## Exercise requirements
Without the pictures, give every record again exactly.

[Saved data entries]
_ _ _ _
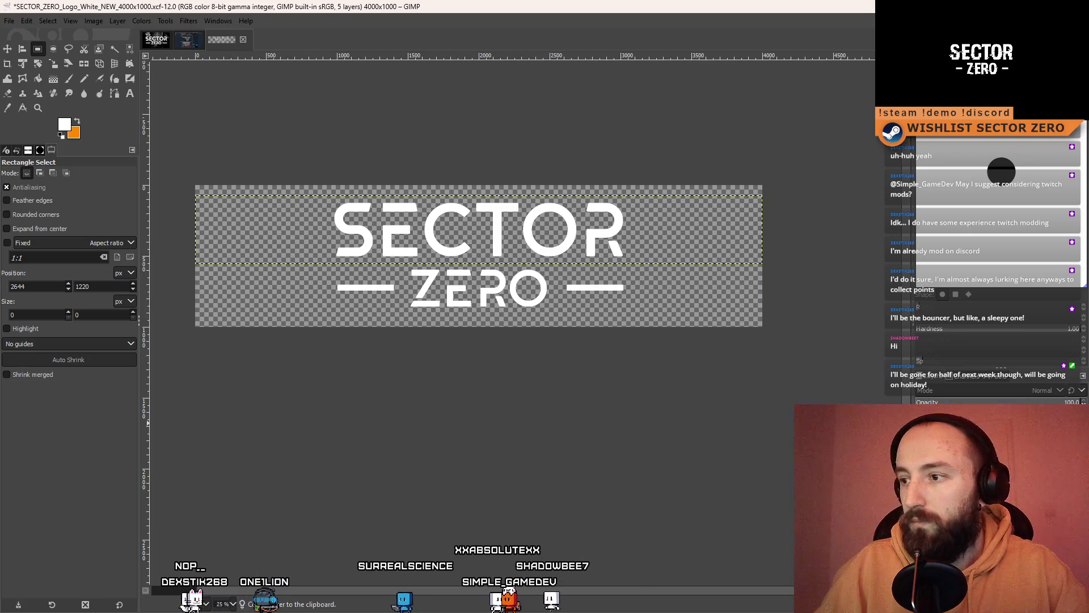
{"action": "key", "text": "ctrl+v"}
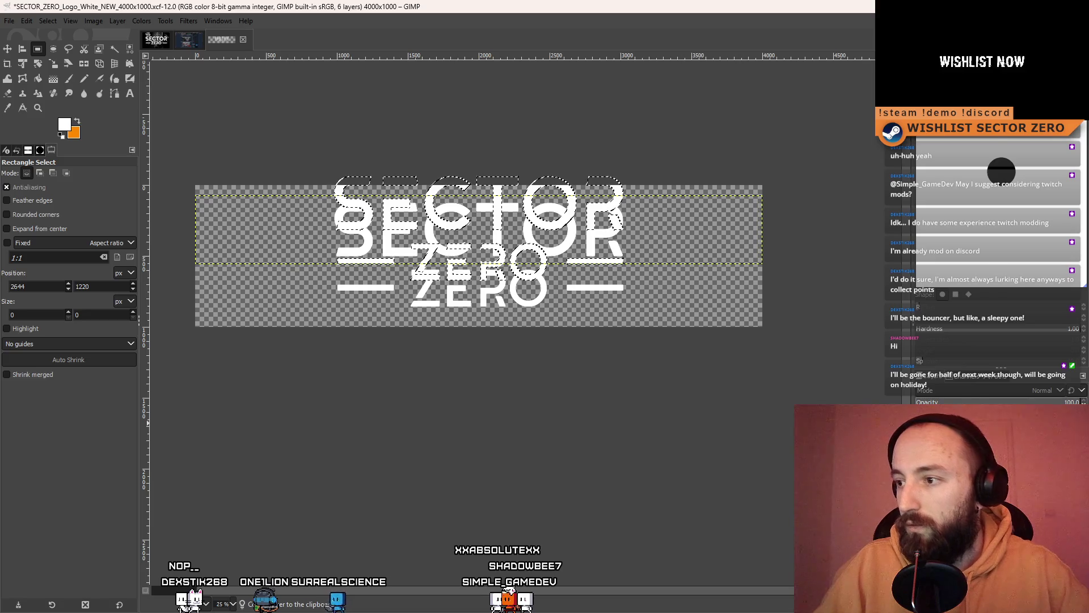
{"action": "right_click", "coordinate": [885, 136]}
{"action": "left_click", "coordinate": [924, 203]}
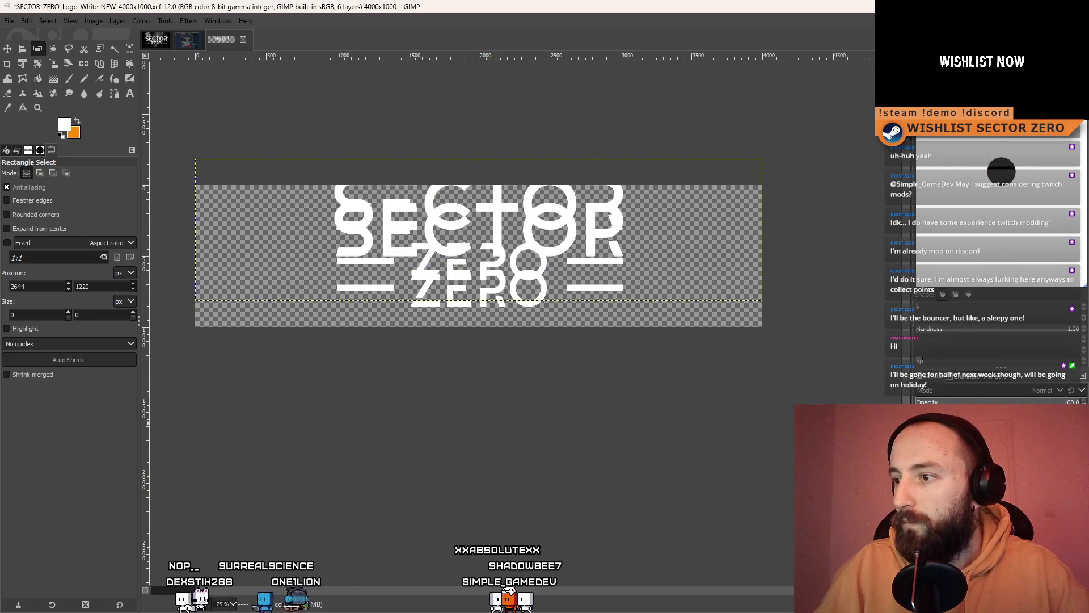
{"action": "right_click", "coordinate": [985, 150]}
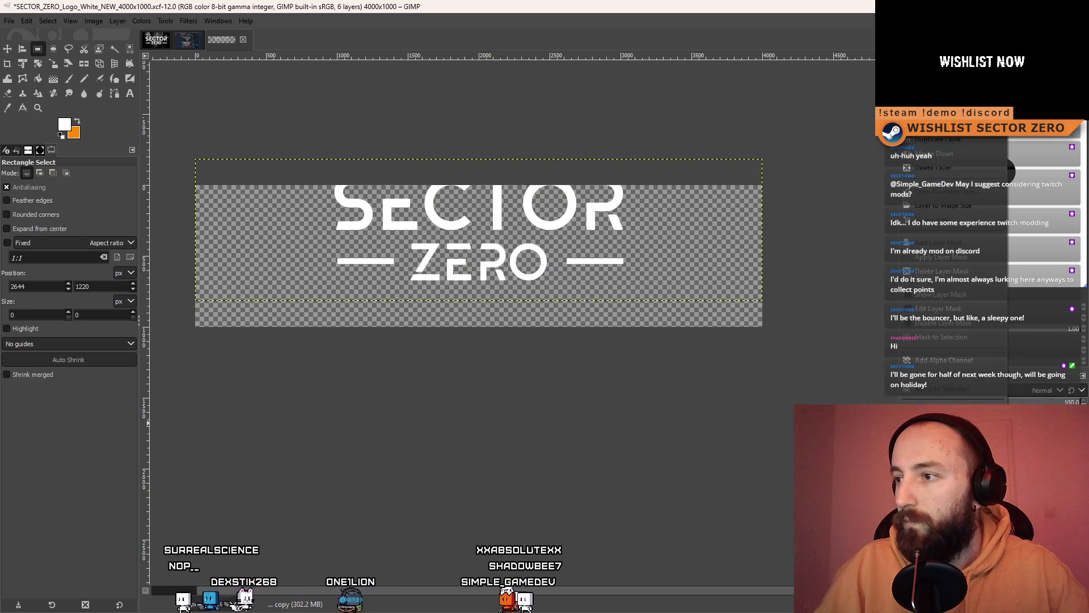
{"action": "left_click", "coordinate": [971, 141]}
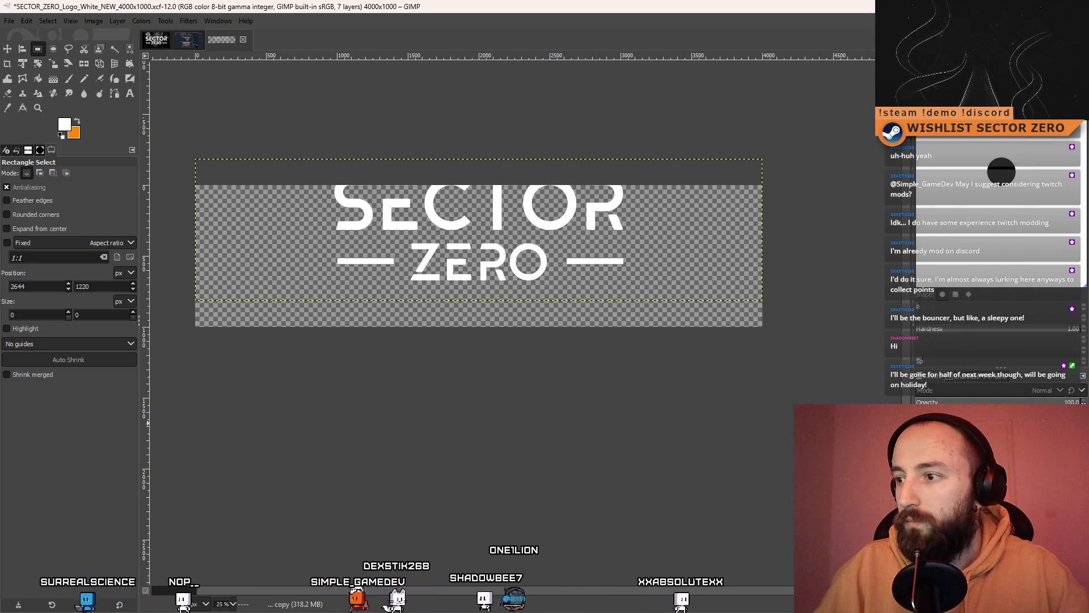
- Delete the shifted duplicate, move the logo down to centre it, and duplicate it again
{"action": "key", "text": "m"}
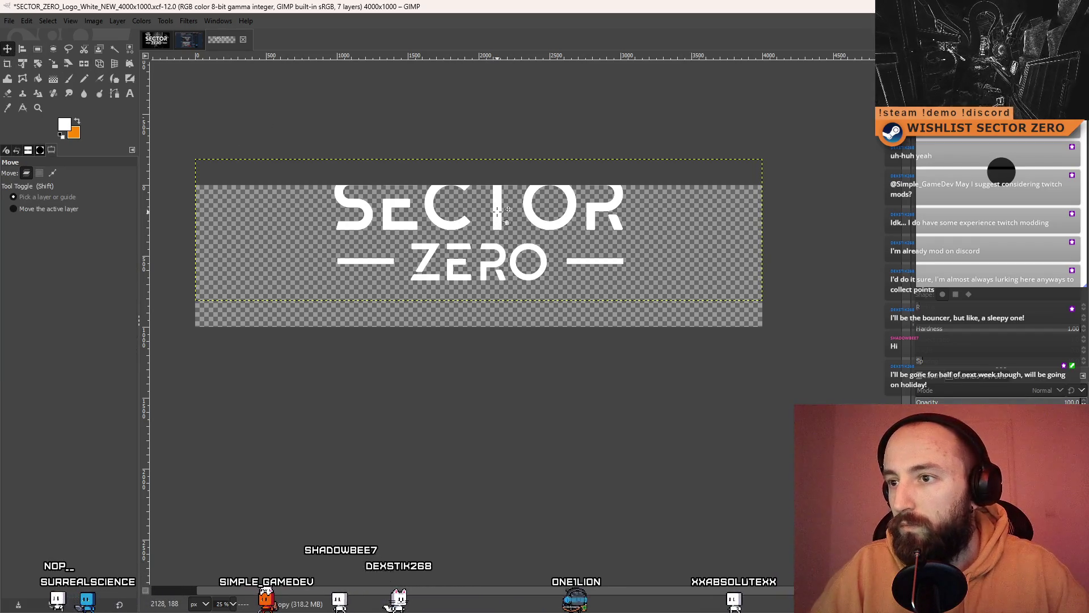
{"action": "mouse_move", "coordinate": [497, 211]}
{"action": "left_mouse_down"}
{"action": "mouse_move", "coordinate": [500, 239]}
{"action": "mouse_move", "coordinate": [489, 237]}
{"action": "left_mouse_up"}
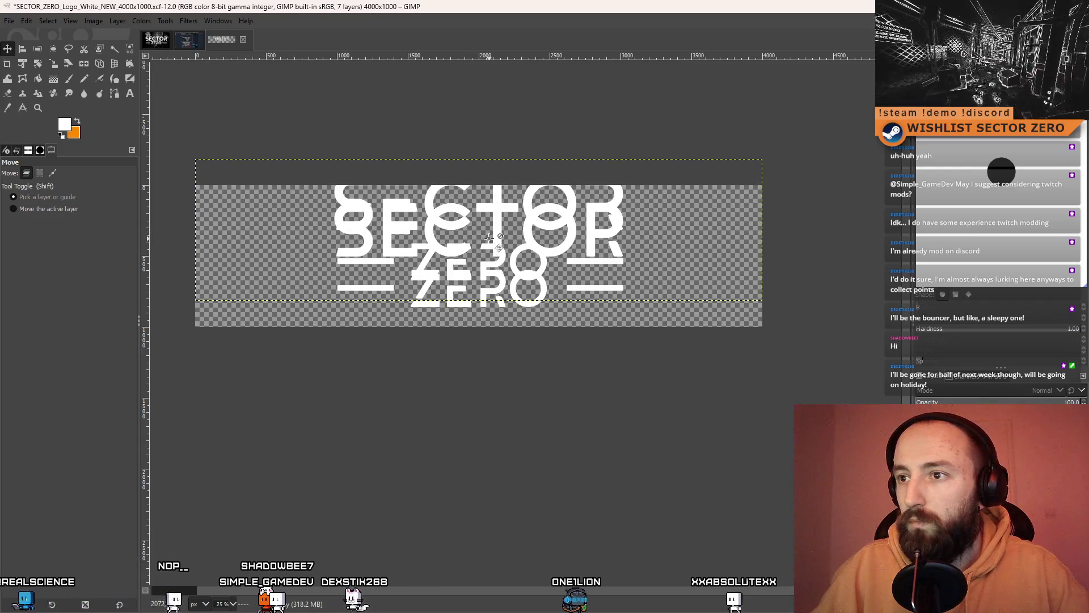
{"action": "right_click", "coordinate": [907, 432]}
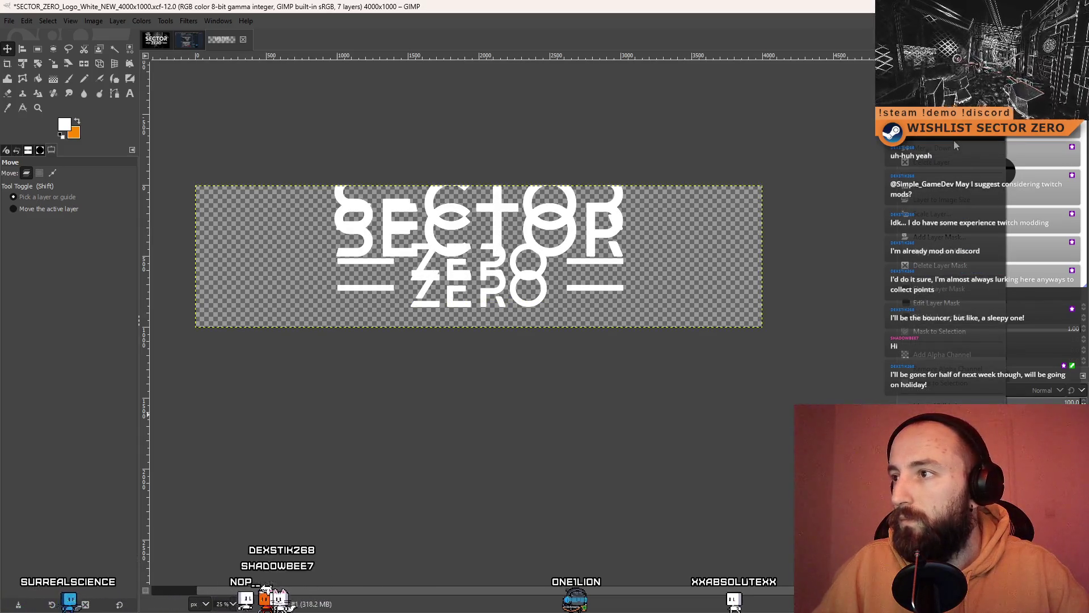
{"action": "left_click", "coordinate": [942, 162]}
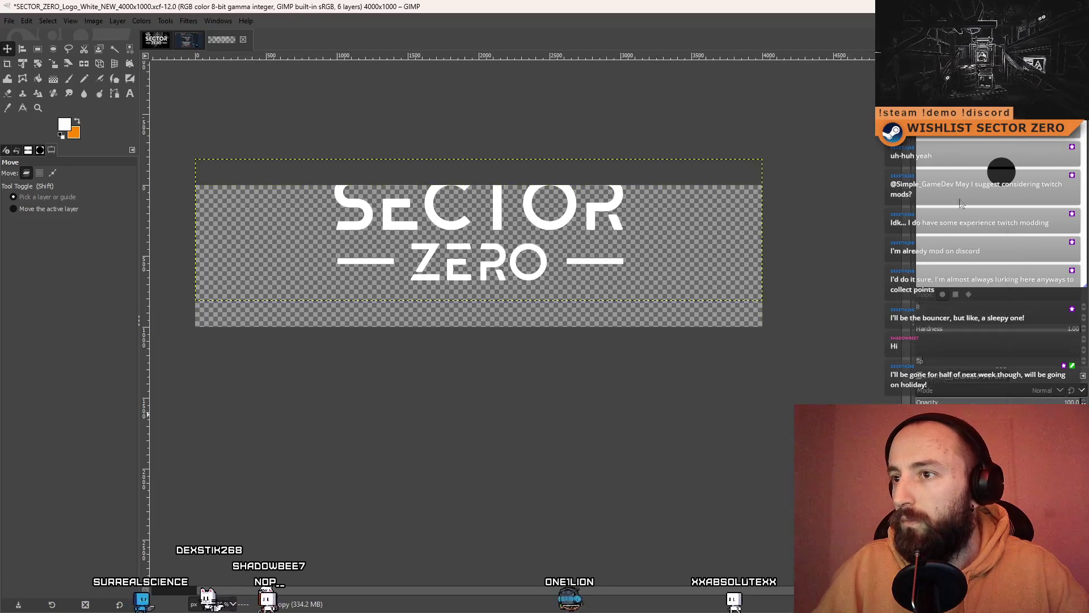
{"action": "left_click_drag", "start_coordinate": [539, 213], "coordinate": [539, 241]}
{"action": "left_click", "coordinate": [908, 431]}
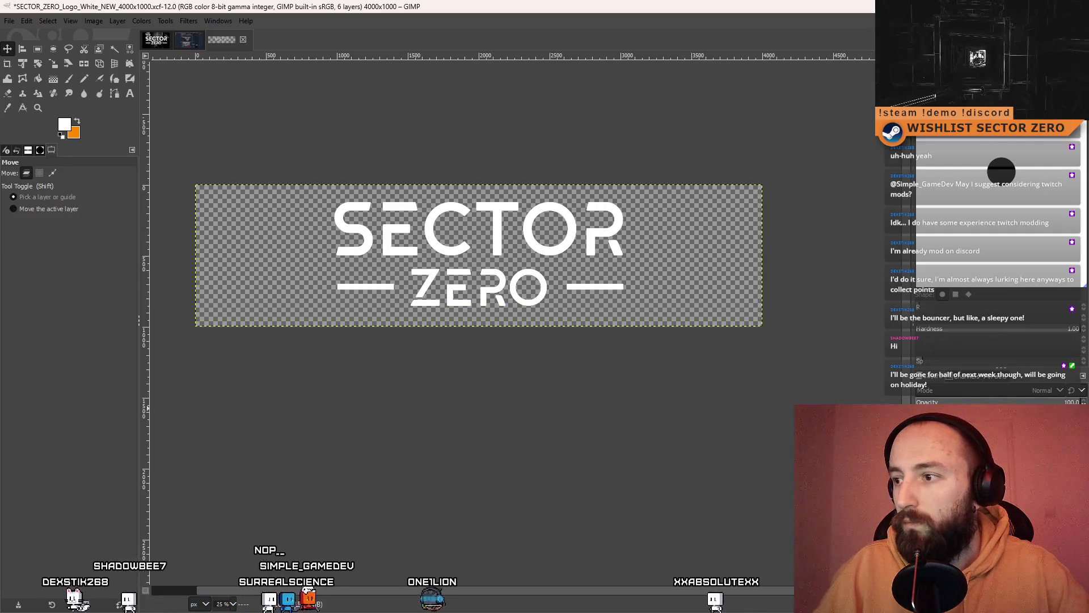
{"action": "right_click", "coordinate": [908, 431]}
{"action": "left_click", "coordinate": [953, 137]}
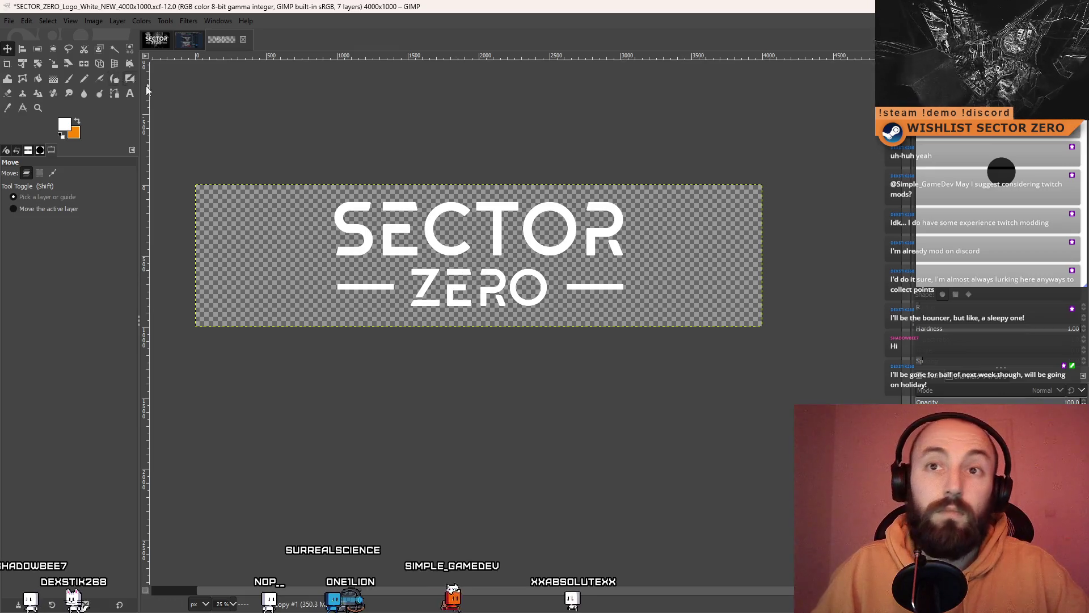
{"action": "left_click", "coordinate": [70, 80]}
- Zoom to 200% on SECT and draw a 173×90 rectangle selection over the E's top bar
{"action": "key", "text": "1"}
_ _ _ _
## Response to the exercise
{"action": "key", "text": "ctrl+v"}
{"action": "right_click", "coordinate": [885, 136]}
{"action": "left_click", "coordinate": [924, 203]}
{"action": "right_click", "coordinate": [985, 150]}
{"action": "left_click", "coordinate": [971, 141]}
- Delete the shifted duplicate, move the logo down to centre it, and duplicate it again
{"action": "key", "text": "m"}
{"action": "mouse_move", "coordinate": [497, 211]}
{"action": "left_mouse_down"}
{"action": "mouse_move", "coordinate": [500, 239]}
{"action": "mouse_move", "coordinate": [489, 237]}
{"action": "left_mouse_up"}
{"action": "right_click", "coordinate": [907, 432]}
{"action": "left_click", "coordinate": [942, 162]}
{"action": "left_click_drag", "start_coordinate": [539, 213], "coordinate": [539, 241]}
{"action": "left_click", "coordinate": [908, 431]}
{"action": "right_click", "coordinate": [908, 431]}
{"action": "left_click", "coordinate": [953, 137]}
{"action": "left_click", "coordinate": [70, 80]}
- Zoom to 200% on SECT and draw a 173×90 rectangle selection over the E's top bar
{"action": "key", "text": "1"}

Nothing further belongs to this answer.